Teks yang Disediakan:
◆ ◆ ◆

Sebelum mengadakan hajat tertentu, sudah umum bagi masyarakat desa Watesnegoro mengadakan upacara kirim doa kepada leluhur. Dengan pengiriman doa kepada leluhur diharapkan pengantin mendapat restu dari para leluhur sehingga upacara perkawinan bisa berlangsung dengan selamat tanpa alangan suatu apa.
Selain itu dengan restu para leluhur diharapkan jalan yang harus ditempuh kedua calon pengantin akan semakin mudah baik dalam mendapatkan keturunan maupun dalam mencari rejeki.[7] Upacara yang dilaksanakan biasanya, dengan mengundang kerabat dekat sekitar 15 hingga 20 orang untuk membacakan tahlil dan yassin. Tahlilan ini dilengkapi dengan sesaji (sandingan), berupa sebuah nasi turnpeng yang dilengkapi dengan lauk pauk berupa berbagai macam sayur yang diberi bumbu dari kelapa muda parut serta ayam yang dimasak dengan santan (Ingkung) dan telur ayam direbus, juga buah pisang raja. Sesudah acara tahlilan selesai, sesaji dibagikan kepada calon pengantin serta orang-orang yang mengikuti tahlilan. Tahlilan ini biasanya dilakukan pada malam hari, nanti keesokan paginya seluruh keluarga mengadakan ziarah ke makam leluhur. Selain itu, masyarakat desa Watesnegoro bila akan mengadakan hajat baik perkawinan ataupun keperluan yang lain, seperti mengkhitankan, selalu mengirimkan semacam sesaji ke tempat tertentu yang dianggap tempat tinggal para danyang. Tempat ini bisa berupa pohon besar yang sudah tua, ataupun makam kuno yang sudah ada sebelum perkampungan itu muncul, biasanya tempat-tempat tersebut dianggap keramat dan tidak boleh dipergunakan untuk melaksanakan kegiatan-kegiatan yang tidak terpuji (dianggap tempat yang angker atau bertuah).

◆ ◆ ◆

(Entri data tersimpan)
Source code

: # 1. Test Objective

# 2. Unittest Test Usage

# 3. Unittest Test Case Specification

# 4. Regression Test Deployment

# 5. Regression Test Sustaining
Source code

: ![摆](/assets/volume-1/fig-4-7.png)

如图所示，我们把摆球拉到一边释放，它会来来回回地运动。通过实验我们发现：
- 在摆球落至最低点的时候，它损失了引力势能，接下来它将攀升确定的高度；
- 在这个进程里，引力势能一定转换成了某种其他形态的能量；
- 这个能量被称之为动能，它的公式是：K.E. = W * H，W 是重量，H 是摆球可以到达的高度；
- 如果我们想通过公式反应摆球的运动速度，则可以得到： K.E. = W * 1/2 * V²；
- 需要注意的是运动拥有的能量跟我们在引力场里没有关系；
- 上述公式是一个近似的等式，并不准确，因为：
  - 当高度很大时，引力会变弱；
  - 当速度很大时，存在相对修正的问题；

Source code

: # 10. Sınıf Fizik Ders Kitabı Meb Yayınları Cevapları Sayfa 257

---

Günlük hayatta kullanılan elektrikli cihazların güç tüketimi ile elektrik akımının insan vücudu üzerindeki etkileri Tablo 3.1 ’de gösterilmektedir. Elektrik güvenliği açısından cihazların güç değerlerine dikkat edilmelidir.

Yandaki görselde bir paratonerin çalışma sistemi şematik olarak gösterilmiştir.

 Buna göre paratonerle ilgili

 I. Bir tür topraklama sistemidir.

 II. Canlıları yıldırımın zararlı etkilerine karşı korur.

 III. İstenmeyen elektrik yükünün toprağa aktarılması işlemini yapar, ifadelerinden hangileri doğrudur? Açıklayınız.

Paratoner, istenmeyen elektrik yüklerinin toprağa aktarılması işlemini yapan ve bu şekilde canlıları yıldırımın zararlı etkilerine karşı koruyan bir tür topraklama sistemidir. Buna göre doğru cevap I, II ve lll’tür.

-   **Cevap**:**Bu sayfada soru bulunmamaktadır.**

◆ ◆ ◆

Instruksi Tugas:
Tolong jawab pertanyaan berikut berdasarkan teks tentang upacara kirim doa di desa Watesnegoro.
(a) Berapa orang kerabat dekat biasanya diundang untuk membacakan tahlil dan yassin?
(b) Kapan tahlilan biasanya dilakukan, dan apa yang diadakan seluruh keluarga keesokan paginya?
(c) Tempat yang dianggap tempat tinggal para danyang bisa berupa apa saja?

Jawaban Latihan:
(a) Sekitar 15 hingga 20 orang.
(b) Tahlilan biasanya dilakukan pada malam hari, dan keesokan paginya seluruh keluarga mengadakan ziarah ke makam leluhur.
(c) Pohon besar yang sudah tua, atau makam kuno yang sudah ada sebelum perkampungan itu muncul.